## What to do:
Render every line of the listing below as a JSON list of strings, with one string per line and no blank lines.

------------------------------------

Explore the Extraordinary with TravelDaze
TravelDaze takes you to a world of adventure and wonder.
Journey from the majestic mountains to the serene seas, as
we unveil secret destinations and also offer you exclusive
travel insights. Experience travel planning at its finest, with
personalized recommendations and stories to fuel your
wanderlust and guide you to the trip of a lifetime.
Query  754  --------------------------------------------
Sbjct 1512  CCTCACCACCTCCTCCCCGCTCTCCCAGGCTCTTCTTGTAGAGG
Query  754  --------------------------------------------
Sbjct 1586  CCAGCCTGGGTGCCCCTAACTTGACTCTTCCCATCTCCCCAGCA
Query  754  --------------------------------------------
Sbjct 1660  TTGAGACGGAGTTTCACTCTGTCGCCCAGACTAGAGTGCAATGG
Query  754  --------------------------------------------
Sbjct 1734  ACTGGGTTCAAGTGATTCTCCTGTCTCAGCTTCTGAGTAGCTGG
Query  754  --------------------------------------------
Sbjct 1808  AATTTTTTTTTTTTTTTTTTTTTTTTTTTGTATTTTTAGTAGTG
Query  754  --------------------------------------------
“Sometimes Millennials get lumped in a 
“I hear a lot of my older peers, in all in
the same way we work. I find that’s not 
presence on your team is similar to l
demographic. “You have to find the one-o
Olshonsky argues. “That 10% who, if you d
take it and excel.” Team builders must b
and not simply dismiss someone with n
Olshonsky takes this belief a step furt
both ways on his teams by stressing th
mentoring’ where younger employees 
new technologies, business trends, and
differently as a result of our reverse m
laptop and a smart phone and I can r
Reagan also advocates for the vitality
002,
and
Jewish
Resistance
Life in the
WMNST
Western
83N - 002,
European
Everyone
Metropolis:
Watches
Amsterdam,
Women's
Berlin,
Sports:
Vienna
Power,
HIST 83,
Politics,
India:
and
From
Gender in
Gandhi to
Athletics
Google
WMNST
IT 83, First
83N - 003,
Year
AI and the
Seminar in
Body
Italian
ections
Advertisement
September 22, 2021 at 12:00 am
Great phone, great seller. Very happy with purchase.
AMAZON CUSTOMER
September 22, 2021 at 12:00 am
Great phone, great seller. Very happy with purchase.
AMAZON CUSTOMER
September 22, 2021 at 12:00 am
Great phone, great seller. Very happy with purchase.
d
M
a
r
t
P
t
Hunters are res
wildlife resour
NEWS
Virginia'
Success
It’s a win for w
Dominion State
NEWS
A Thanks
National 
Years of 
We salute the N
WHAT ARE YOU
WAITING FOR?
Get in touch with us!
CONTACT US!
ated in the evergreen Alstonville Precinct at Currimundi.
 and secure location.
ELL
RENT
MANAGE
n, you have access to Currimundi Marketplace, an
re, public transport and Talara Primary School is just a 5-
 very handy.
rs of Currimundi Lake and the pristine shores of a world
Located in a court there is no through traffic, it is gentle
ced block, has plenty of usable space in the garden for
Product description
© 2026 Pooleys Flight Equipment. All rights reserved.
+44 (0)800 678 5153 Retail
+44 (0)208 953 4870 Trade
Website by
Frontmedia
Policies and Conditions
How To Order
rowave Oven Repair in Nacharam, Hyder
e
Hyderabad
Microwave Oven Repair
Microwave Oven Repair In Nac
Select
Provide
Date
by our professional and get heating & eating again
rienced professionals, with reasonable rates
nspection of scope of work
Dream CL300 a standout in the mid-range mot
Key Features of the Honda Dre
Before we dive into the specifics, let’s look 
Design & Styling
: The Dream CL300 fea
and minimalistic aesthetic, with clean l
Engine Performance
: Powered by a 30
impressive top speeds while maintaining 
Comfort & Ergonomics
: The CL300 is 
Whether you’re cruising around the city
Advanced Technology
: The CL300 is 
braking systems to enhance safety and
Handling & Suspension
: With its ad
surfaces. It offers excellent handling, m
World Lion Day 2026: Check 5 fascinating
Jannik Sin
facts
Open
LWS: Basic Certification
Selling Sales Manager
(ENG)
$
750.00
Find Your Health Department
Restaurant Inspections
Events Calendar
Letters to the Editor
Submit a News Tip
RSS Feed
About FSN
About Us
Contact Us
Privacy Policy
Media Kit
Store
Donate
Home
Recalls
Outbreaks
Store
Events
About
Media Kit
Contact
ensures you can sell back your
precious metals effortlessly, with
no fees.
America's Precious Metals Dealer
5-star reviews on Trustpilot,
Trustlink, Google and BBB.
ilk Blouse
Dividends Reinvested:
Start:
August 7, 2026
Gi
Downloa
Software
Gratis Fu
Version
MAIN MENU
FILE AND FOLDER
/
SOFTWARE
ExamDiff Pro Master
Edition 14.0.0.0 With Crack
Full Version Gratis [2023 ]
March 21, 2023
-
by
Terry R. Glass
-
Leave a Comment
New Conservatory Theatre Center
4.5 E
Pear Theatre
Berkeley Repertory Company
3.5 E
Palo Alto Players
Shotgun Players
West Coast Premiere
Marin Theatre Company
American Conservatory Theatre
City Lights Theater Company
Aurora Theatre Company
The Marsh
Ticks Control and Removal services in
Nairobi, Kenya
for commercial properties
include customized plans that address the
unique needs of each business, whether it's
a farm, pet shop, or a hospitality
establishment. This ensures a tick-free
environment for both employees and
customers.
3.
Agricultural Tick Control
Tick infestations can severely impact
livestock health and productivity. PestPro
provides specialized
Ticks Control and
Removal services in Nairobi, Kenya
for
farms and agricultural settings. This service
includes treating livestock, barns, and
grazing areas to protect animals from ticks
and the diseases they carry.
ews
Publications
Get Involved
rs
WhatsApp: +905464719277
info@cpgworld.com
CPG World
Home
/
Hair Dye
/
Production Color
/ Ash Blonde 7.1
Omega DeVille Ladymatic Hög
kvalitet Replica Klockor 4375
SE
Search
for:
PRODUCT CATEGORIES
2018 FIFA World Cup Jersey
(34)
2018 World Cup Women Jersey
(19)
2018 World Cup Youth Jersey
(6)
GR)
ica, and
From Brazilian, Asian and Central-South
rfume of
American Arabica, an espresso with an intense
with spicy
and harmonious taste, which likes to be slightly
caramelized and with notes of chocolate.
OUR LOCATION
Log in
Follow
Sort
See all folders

------------------------------------

## Result of this exercise:
[
  "Explore the Extraordinary with TravelDaze",
  "TravelDaze takes you to a world of adventure and wonder.",
  "Journey from the majestic mountains to the serene seas, as",
  "we unveil secret destinations and also offer you exclusive",
  "travel insights. Experience travel planning at its finest, with",
  "personalized recommendations and stories to fuel your",
  "wanderlust and guide you to the trip of a lifetime.",
  "Query  754  --------------------------------------------",
  "Sbjct 1512  CCTCACCACCTCCTCCCCGCTCTCCCAGGCTCTTCTTGTAGAGG",
  "Query  754  --------------------------------------------",
  "Sbjct 1586  CCAGCCTGGGTGCCCCTAACTTGACTCTTCCCATCTCCCCAGCA",
  "Query  754  --------------------------------------------",
  "Sbjct 1660  TTGAGACGGAGTTTCACTCTGTCGCCCAGACTAGAGTGCAATGG",
  "Query  754  --------------------------------------------",
  "Sbjct 1734  ACTGGGTTCAAGTGATTCTCCTGTCTCAGCTTCTGAGTAGCTGG",
  "Query  754  --------------------------------------------",
  "Sbjct 1808  AATTTTTTTTTTTTTTTTTTTTTTTTTTTGTATTTTTAGTAGTG",
  "Query  754  --------------------------------------------",
  "“Sometimes Millennials get lumped in a ",
  "“I hear a lot of my older peers, in all in",
  "the same way we work. I find that’s not ",
  "presence on your team is similar to l",
  "demographic. “You have to find the one-o",
  "Olshonsky argues. “That 10% who, if you d",
  "take it and excel.” Team builders must b",
  "and not simply dismiss someone with n",
  "Olshonsky takes this belief a step furt",
  "both ways on his teams by stressing th",
  "mentoring’ where younger employees ",
  "new technologies, business trends, and",
  "differently as a result of our reverse m",
  "laptop and a smart phone and I can r",
  "Reagan also advocates for the vitality",
  "002,",
  "and",
  "Jewish",
  "Resistance",
  "Life in the",
  "WMNST",
  "Western",
  "83N - 002,",
  "European",
  "Everyone",
  "Metropolis:",
  "Watches",
  "Amsterdam,",
  "Women's",
  "Berlin,",
  "Sports:",
  "Vienna",
  "Power,",
  "HIST 83,",
  "Politics,",
  "India:",
  "and",
  "From",
  "Gender in",
  "Gandhi to",
  "Athletics",
  "Google",
  "WMNST",
  "IT 83, First",
  "83N - 003,",
  "Year",
  "AI and the",
  "Seminar in",
  "Body",
  "Italian",
  "ections",
  "Advertisement",
  "September 22, 2021 at 12:00 am",
  "Great phone, great seller. Very happy with purchase.",
  "AMAZON CUSTOMER",
  "September 22, 2021 at 12:00 am",
  "Great phone, great seller. Very happy with purchase.",
  "AMAZON CUSTOMER",
  "September 22, 2021 at 12:00 am",
  "Great phone, great seller. Very happy with purchase.",
  "d",
  "M",
  "a",
  "r",
  "t",
  "P",
  "t",
  "Hunters are res",
  "wildlife resour",
  "NEWS",
  "Virginia'",
  "Success",
  "It’s a win for w",
  "Dominion State",
  "NEWS",
  "A Thanks",
  "National ",
  "Years of ",
  "We salute the N",
  "WHAT ARE YOU",
  "WAITING FOR?",
  "Get in touch with us!",
  "CONTACT US!",
  "ated in the evergreen Alstonville Precinct at Currimundi.",
  " and secure location.",
  "ELL",
  "RENT",
  "MANAGE",
  "n, you have access to Currimundi Marketplace, an",
  "re, public transport and Talara Primary School is just a 5-",
  " very handy.",
  "rs of Currimundi Lake and the pristine shores of a world",
  "Located in a court there is no through traffic, it is gentle",
  "ced block, has plenty of usable space in the garden for",
  "Product description",
  "© 2026 Pooleys Flight Equipment. All rights reserved.",
  "+44 (0)800 678 5153 Retail",
  "+44 (0)208 953 4870 Trade",
  "Website by",
  "Frontmedia",
  "Policies and Conditions",
  "How To Order",
  "rowave Oven Repair in Nacharam, Hyder",
  "e",
  "Hyderabad",
  "Microwave Oven Repair",
  "Microwave Oven Repair In Nac",
  "Select",
  "Provide",
  "Date",
  "by our professional and get heating & eating again",
  "rienced professionals, with reasonable rates",
  "nspection of scope of work",
  "Dream CL300 a standout in the mid-range mot",
  "Key Features of the Honda Dre",
  "Before we dive into the specifics, let’s look ",
  "Design & Styling",
  ": The Dream CL300 fea",
  "and minimalistic aesthetic, with clean l",
  "Engine Performance",
  ": Powered by a 30",
  "impressive top speeds while maintaining ",
  "Comfort & Ergonomics",
  ": The CL300 is ",
  "Whether you’re cruising around the city",
  "Advanced Technology",
  ": The CL300 is ",
  "braking systems to enhance safety and",
  "Handling & Suspension",
  ": With its ad",
  "surfaces. It offers excellent handling, m",
  "World Lion Day 2026: Check 5 fascinating",
  "Jannik Sin",
  "facts",
  "Open",
  "LWS: Basic Certification",
  "Selling Sales Manager",
  "(ENG)",
  "$",
  "750.00",
  "Find Your Health Department",
  "Restaurant Inspections",
  "Events Calendar",
  "Letters to the Editor",
  "Submit a News Tip",
  "RSS Feed",
  "About FSN",
  "About Us",
  "Contact Us",
  "Privacy Policy",
  "Media Kit",
  "Store",
  "Donate",
  "Home",
  "Recalls",
  "Outbreaks",
  "Store",
  "Events",
  "About",
  "Media Kit",
  "Contact",
  "ensures you can sell back your",
  "precious metals effortlessly, with",
  "no fees.",
  "America's Precious Metals Dealer",
  "5-star reviews on Trustpilot,",
  "Trustlink, Google and BBB.",
  "ilk Blouse",
  "Dividends Reinvested:",
  "Start:",
  "August 7, 2026",
  "Gi",
  "Downloa",
  "Software",
  "Gratis Fu",
  "Version",
  "MAIN MENU",
  "FILE AND FOLDER",
  "/",
  "SOFTWARE",
  "ExamDiff Pro Master",
  "Edition 14.0.0.0 With Crack",
  "Full Version Gratis [2023 ]",
  "March 21, 2023",
  "-",
  "by",
  "Terry R. Glass",
  "-",
  "Leave a Comment",
  "New Conservatory Theatre Center",
  "4.5 E",
  "Pear Theatre",
  "Berkeley Repertory Company",
  "3.5 E",
  "Palo Alto Players",
  "Shotgun Players",
  "West Coast Premiere",
  "Marin Theatre Company",
  "American Conservatory Theatre",
  "City Lights Theater Company",
  "Aurora Theatre Company",
  "The Marsh",
  "Ticks Control and Removal services in",
  "Nairobi, Kenya",
  "for commercial properties",
  "include customized plans that address the",
  "unique needs of each business, whether it's",
  "a farm, pet shop, or a hospitality",
  "establishment. This ensures a tick-free",
  "environment for both employees and",
  "customers.",
  "3.",
  "Agricultural Tick Control",
  "Tick infestations can severely impact",
  "livestock health and productivity. PestPro",
  "provides specialized",
  "Ticks Control and",
  "Removal services in Nairobi, Kenya",
  "for",
  "farms and agricultural settings. This service",
  "includes treating livestock, barns, and",
  "grazing areas to protect animals from ticks",
  "and the diseases they carry.",
  "ews",
  "Publications",
  "Get Involved",
  "rs",
  "WhatsApp: +905464719277",
  "info@cpgworld.com",
  "CPG World",
  "Home",
  "/",
  "Hair Dye",
  "/",
  "Production Color",
  "/ Ash Blonde 7.1",
  "Omega DeVille Ladymatic Hög",
  "kvalitet Replica Klockor 4375",
  "SE",
  "Search",
  "for:",
  "PRODUCT CATEGORIES",
  "2018 FIFA World Cup Jersey",
  "(34)",
  "2018 World Cup Women Jersey",
  "(19)",
  "2018 World Cup Youth Jersey",
  "(6)",
  "GR)",
  "ica, and",
  "From Brazilian, Asian and Central-South",
  "rfume of",
  "American Arabica, an espresso with an intense",
  "with spicy",
  "and harmonious taste, which likes to be slightly",
  "caramelized and with notes of chocolate.",
  "OUR LOCATION",
  "Log in",
  "Follow",
  "Sort",
  "See all folders"
]